Johan Bruyneel laat zich niet onbetuigd in de felle discussie rond de recente reglementswijzigingen van de UCI. In zijn podcast THEMOVE kraakt de voormalige ploegleider van US Postal Service de introductie van zowel de stuurbreedtelimiet als de geplande tests met kleinere versnellingen. Daarbij wijst hij naar een "Frans driehoekje" dat volgens hem de koers naar hun hand wil zetten.
"SRAM is de pineut: industrie niet eens betrokken"
Vanaf augustus start de UCI met tests rond de beperking van verzetten. Volgens Bruyneel is het onbegrijpelijk dat dit gebeurt zonder de fietsindustrie te betrekken. “Ze willen een maximumlengte van de versnelling instellen, maar hebben geen idee van de praktische implicaties,” begint hij. “SRAM bijvoorbeeld werkt met een 10-tands tandwiel. Als je plots moet overschakelen naar een minimum van 11, heb je een fundamenteel probleem. SRAM maakt die cassettes niet zomaar.”

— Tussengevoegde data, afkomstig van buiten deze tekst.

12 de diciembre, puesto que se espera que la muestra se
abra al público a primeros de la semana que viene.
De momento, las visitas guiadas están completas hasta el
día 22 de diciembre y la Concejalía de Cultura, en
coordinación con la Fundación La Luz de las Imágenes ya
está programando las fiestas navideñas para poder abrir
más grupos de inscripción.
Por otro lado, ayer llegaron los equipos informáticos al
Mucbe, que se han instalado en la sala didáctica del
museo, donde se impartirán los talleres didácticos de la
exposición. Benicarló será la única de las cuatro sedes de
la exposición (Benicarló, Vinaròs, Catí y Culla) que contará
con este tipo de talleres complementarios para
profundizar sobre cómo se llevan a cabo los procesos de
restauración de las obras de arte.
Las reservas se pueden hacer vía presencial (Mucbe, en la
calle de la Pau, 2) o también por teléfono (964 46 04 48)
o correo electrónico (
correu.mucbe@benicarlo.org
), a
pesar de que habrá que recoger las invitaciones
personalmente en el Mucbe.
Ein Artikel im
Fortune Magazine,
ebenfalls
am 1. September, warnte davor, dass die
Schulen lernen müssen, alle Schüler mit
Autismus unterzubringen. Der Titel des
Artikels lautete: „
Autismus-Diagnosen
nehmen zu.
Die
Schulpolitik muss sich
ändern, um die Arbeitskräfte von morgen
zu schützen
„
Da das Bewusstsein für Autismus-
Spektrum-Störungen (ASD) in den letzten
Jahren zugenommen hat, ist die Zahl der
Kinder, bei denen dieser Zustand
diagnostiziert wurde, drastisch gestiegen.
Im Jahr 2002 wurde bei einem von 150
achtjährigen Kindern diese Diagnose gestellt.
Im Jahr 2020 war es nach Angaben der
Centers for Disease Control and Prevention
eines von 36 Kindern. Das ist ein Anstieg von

Bruyneel stelt dat er in theorie nog wel gecompenseerd kan worden door kleinere voorbladen te gebruiken, maar dat dat niet altijd werkbaar is. “Je mag dan wel 49x10 rijden, maar ook die combinatie bestaat niet standaard. En als je zegt: dan blokkeer je de 10 en rijdt op 11, dan gebruik je ineens 11 in plaats van 12 versnellingen. Wat voor profpeloton is dit nog?”
Stuurbreedte-regel krijgt forse kritiek
Ook over de nieuwe stuurregel, die vanaf 2025 een minimum van 40 centimeter voorschrijft, is Bruyneel vlijmscherp. “Dat kan echt niet voor iedereen. Je gaat niet een kleine renner zoals Jarno Widar verplichten met een veel te breed stuur te rijden. Die hangt dan als een kind op een motorfiets. Dat is belachelijk.”

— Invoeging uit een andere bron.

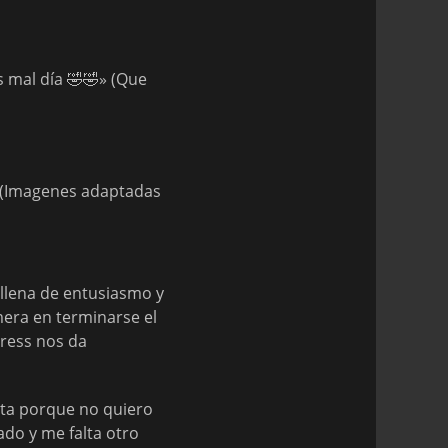
s mal día 🤣🤣» (Que
 (Imagenes adaptadas
 llena de entusiasmo y
era en terminarse el
Kress nos da
unta porque no quiero
ado y me falta otro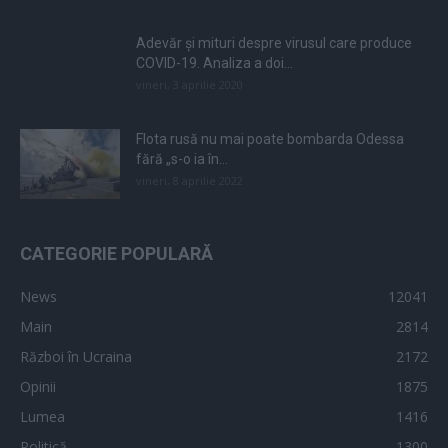
Adevăr și mituri despre virusul care produce
COVID-19. Analiza a doi...
vineri, 3 aprilie 2020
Flota rusă nu mai poate bombarda Odessa
fără „s-o ia în...
vineri, 8 aprilie 2022
CATEGORIE POPULARĂ
News
12041
Main
2814
Război în Ucraina
2172
Opinii
1875
Lumea
1416
Politică
1300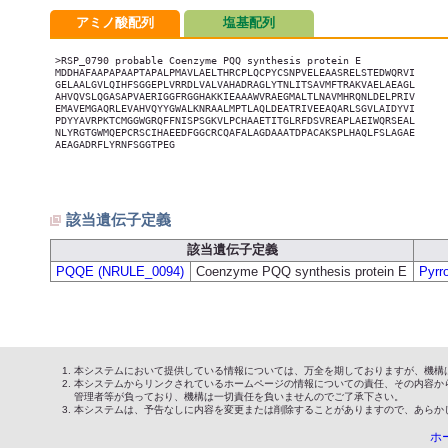
アミノ酸配列
塩基配列
>RSP_0790 probable Coenzyme PQQ synthesis protein E

MDDHAFAAPAPAAPTAPALPMAVLAELTHRCPLQCPYCSNPVELEAASRELSTEDWQRVI

GELAALGVLQIHFSGGEPLVRRDLVALVAHADRAGLYTNLITSAVMFTRAKVAELAEAGL

AHVQVSLQGASAPVAERIGGFRGGHAKKIEAAAWVRAEGMALTLNAVMHRQNLDELPRIV

EMAVEMGAQRLEVAHVQYYGWALKNRAALMPTLAQLDEATRIVEEAQARLSGVLAIDYVI

PDYYAVRPKTCMGGWGRQFFNISPSGKVLPCHAAETITGLRFDSVREAPLAEIWQRSEAL

NLYRGTGWMQEPCRSCIHAEEDFGGCRCQAFALAGDAAATDPACAKSPLHAQLFSLAGAE

AEAGADRFLYRNFSGGTPEG

該当遺伝子定義
該当遺伝子定義
PQQE (NRULE_0094)
Coenzyme PQQ synthesis protein E
Pyrr
本システムにおいて提供している情報については、万全を期しておりますが、機構
本システムからリンクされているホームページの情報についての責任、その内容か
管理者等が負っており、機構は一切責任を負いませんのでご了承下さい。
本システムは、予告なしに内容を変更または削除することがありますので、あらか
ホ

Hij erkent dat veiligheid belangrijk is – bredere sturen zouden in theorie stabieler zijn – maar noemt het kortzichtig. “Renners zijn jaren gewend aan smalle sturen. Plots switchen? Dat heeft gevolgen voor hun reflexen, zeker in het peloton. Als je breder rijdt, zie je misschien wel ruimte, maar je past er zelf niet meer tussen.”
Vooral in het vrouwenpeloton, waar gemiddeld kleinere lichaamsbouw voorkomt, dreigt de maatregel extra problematisch te worden. “Het is one-size-fits-all, terwijl elk lichaam anders is.”
Samenzwering met Franse vingerafdruk?
Wat Bruyneel het meeste lijkt te storen, is de machtsstructuur achter deze reglementswijzigingen. Hij ziet een rode draad die terugvoert naar Frankrijk: “Lappartient (UCI), Prudhomme (Tour de France) en Madiot (Groupama-FDJ) trekken aan dezelfde touwtjes. Het zijn altijd Franse figuren die dit doordrukken. Prudhomme wil het peloton trager maken, zogezegd veiliger, en Madiot is zijn spreekbuis.”
Volgens Bruyneel is er te weinig ruimte voor andere visies binnen de wielerwereld. “De UCI zou neutraal moeten zijn, maar wordt hier gewoon het verlengstuk van de Tour-directie. Een Franse tandem – of beter gezegd: driehoek – die denkt te weten wat goed is voor het peloton.”
Of deze ‘driehoek’ hun zin krijgt in de komende jaren, valt nog te bezien. Maar één ding is duidelijk: Johan Bruyneel heeft zijn kamp al gekozen.